Taking this literally, it then will be easy to vote when ineligible. Do I realize that extremely few ineligible persons will vote? Yes, but that’s not the only consideration.

Democrats should advocate for a system where eligible voters see an effort being make to stop ineligible voters. It might be good enough to require either signature matching or photo ID. But to just say that we should make it as easy as humanly possible to vote unnecessarily hands over to Republicans a potent issue.

WA has been all vote-by-mail for 20 years now. We use signature verification.
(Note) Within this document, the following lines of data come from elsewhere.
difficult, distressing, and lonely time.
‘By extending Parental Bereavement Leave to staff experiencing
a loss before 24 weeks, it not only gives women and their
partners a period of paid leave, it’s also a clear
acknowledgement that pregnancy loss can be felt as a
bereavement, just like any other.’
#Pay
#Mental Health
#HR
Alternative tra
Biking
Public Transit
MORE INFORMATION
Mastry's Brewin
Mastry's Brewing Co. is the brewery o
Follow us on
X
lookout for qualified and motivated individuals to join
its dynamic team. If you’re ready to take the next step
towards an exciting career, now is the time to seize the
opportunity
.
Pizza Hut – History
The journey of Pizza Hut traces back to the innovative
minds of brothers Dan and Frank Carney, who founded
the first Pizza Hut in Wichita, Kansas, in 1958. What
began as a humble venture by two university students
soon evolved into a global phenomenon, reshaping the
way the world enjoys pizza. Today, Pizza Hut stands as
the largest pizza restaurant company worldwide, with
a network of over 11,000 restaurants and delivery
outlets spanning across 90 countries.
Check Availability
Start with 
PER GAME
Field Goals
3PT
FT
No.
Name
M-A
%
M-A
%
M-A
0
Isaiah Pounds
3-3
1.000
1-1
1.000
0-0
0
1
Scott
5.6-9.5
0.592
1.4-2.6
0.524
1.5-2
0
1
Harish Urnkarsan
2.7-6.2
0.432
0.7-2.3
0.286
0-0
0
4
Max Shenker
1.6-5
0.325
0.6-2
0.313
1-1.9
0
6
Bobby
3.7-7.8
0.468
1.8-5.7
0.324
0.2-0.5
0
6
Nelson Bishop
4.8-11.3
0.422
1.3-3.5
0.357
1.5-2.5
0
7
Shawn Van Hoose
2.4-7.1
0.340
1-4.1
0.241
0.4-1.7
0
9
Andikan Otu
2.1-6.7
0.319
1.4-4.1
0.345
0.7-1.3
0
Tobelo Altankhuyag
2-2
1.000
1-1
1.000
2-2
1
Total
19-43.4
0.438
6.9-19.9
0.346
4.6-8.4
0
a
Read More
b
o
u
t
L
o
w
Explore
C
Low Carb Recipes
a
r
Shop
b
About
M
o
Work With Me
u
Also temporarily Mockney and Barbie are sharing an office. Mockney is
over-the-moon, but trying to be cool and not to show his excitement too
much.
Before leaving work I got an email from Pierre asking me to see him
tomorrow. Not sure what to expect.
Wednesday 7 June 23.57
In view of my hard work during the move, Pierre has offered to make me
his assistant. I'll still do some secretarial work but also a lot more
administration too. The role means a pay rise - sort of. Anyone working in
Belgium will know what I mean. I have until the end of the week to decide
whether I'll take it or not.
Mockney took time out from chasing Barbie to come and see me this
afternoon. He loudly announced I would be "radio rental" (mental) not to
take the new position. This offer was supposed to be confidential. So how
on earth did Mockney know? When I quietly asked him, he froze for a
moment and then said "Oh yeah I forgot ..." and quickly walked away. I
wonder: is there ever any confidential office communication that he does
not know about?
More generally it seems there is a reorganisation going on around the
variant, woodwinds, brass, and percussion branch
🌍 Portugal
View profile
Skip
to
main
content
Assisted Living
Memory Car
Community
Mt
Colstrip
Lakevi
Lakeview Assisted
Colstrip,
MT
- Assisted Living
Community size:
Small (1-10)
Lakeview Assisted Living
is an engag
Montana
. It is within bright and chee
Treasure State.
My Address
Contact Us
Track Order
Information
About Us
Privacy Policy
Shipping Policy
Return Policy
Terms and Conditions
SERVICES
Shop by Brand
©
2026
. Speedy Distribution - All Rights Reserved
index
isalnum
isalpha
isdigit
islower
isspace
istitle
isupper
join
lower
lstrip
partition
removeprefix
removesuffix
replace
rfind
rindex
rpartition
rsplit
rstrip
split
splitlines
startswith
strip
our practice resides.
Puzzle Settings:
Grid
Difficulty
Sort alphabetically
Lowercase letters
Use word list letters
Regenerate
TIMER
It’s actually kind of a hassle for me. When I was young, I used to write out my full signature in cursive. After I got to the age where I was regularly having to sign credit card receipts and the like, my signature devolved into my first and last initials each followed by a brief squiggle, but I still have my full signature on file with the Secretary of State’s office, so when I sign my ballot I have to make an effort to sign it the way I used to.

I suppose I could update it, but at this point taking the time to write my full signature is part of the “ritual” of voting for me. I’ve only had my signature challenged once, around 18 years ago or so, and as I recall all I had to do was sign another form that they mailed me and send it back.

It is worth repeating that the same act failed last session.

119th Congress (passed the House on April 25, 2025, pending before the Senate)
https://www.congress.gov/bill/119th-congress/house-bill/22/all-actions
118th Congress (passed the House on July 10, 2024, died in the Senate)
https://www.congress.gov/bill/118th-congress/house-bill/8281

~Max

That’s because they’re lying and we’re telling the truth.

A lie can travel halfway around the world while the truth is putting on its shoes.

–Mark Twain

The Republicans insist this is a fake issue but the actual text of the SAVE Act does not answer your question:

Save Act.

I consider this a bit of a GOP own-goal. The Save Act could have said that if a married woman shows a birth certificate with her first name and signs a statement that it is her birth certificate, it will be accepted. Instead they make the rules a mystery to by addressed by a federal commission at some unstated future time.

Requiring a first name birth certificate match, but not a full match, would strongly discourage trans people from voting without annoying your typical GOP married woman voter. It’s so obvious to me that this would in their interest that I’m surprised it isn’t in the SAVE Act.